# [AIM]
Could you reproduce the lines of the items below, starting at the line that contains "state / province: Virginia" and ending at the line that contains "genus: Ilex", with both of those lines included?

□ □ □ □

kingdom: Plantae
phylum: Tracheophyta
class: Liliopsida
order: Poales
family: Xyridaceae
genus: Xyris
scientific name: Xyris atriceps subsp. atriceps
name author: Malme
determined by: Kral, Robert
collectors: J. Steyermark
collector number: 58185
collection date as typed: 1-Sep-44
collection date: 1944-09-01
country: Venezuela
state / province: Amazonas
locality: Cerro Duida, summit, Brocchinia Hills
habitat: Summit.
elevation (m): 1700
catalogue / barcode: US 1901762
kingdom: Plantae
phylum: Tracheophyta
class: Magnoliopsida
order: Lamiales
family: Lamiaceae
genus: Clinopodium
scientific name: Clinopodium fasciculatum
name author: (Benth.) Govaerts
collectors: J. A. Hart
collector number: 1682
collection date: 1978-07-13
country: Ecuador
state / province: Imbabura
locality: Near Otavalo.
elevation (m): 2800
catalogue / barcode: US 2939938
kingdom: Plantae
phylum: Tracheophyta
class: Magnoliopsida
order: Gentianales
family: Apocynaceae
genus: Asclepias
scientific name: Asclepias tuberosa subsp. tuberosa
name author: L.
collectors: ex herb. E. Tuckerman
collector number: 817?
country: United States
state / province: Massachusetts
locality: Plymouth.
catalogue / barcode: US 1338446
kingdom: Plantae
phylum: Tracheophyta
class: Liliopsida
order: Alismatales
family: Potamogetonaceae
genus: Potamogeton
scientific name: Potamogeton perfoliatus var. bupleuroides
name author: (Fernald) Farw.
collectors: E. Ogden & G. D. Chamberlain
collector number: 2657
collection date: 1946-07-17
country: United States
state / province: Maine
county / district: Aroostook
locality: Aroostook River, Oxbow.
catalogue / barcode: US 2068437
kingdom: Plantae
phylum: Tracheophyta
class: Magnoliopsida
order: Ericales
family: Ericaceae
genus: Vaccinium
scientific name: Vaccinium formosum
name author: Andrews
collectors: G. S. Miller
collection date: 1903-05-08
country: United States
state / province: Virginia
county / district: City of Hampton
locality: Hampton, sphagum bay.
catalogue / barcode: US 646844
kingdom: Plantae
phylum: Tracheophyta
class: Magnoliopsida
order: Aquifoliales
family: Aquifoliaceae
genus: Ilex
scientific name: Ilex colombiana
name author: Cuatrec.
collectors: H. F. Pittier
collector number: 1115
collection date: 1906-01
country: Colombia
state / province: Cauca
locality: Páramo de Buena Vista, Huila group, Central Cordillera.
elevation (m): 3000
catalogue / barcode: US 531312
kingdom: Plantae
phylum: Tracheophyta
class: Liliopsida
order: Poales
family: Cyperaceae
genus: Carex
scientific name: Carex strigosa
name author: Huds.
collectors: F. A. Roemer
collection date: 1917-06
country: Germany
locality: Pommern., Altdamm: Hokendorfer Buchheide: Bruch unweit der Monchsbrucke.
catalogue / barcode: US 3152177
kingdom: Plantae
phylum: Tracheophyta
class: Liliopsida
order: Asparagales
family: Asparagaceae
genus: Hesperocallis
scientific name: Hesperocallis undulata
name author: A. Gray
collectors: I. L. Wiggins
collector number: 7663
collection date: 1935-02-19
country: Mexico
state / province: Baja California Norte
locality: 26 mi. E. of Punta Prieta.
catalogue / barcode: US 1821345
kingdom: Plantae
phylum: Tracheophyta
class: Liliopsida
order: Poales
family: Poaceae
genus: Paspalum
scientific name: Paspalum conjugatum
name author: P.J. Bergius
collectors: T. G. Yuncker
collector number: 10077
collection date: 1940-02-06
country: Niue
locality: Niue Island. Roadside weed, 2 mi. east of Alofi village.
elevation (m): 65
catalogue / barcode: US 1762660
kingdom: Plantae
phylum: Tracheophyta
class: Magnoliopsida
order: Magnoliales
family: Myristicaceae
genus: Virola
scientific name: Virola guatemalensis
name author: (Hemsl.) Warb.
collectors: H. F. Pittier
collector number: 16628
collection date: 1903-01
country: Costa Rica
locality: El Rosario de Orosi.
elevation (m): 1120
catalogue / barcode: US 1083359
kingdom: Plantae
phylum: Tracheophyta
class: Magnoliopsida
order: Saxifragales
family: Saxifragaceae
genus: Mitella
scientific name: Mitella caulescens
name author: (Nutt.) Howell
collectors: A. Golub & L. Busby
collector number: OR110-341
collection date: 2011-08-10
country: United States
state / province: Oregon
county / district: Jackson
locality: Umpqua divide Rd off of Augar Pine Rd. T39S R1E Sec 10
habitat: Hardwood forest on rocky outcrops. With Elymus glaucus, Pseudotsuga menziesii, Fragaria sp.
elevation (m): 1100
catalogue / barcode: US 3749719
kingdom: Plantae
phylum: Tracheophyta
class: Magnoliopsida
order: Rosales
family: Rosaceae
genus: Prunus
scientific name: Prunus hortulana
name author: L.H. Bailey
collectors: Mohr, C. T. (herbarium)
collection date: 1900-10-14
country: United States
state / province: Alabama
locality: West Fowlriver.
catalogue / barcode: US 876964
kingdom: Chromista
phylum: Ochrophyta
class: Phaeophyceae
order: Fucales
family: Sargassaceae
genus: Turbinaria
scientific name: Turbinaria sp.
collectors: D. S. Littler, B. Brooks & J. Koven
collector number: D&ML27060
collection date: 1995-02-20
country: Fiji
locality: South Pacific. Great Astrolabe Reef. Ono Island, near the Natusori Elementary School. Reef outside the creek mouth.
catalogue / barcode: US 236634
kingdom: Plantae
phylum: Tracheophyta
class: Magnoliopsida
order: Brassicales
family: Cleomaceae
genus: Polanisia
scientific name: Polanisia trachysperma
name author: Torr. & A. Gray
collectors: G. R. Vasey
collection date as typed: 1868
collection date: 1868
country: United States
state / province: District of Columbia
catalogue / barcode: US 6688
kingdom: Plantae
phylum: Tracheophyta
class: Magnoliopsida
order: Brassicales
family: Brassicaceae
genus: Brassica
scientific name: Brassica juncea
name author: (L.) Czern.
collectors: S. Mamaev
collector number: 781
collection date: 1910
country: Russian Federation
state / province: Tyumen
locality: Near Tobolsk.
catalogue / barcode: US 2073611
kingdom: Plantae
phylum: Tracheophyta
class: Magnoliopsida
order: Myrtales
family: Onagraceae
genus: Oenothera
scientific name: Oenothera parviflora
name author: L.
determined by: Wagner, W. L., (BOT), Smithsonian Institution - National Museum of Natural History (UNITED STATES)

□ □ □ □

# [OUTPUT]
state / province: Virginia
county / district: City of Hampton
locality: Hampton, sphagum bay.
catalogue / barcode: US 646844
kingdom: Plantae
phylum: Tracheophyta
class: Magnoliopsida
order: Aquifoliales
family: Aquifoliaceae
genus: Ilex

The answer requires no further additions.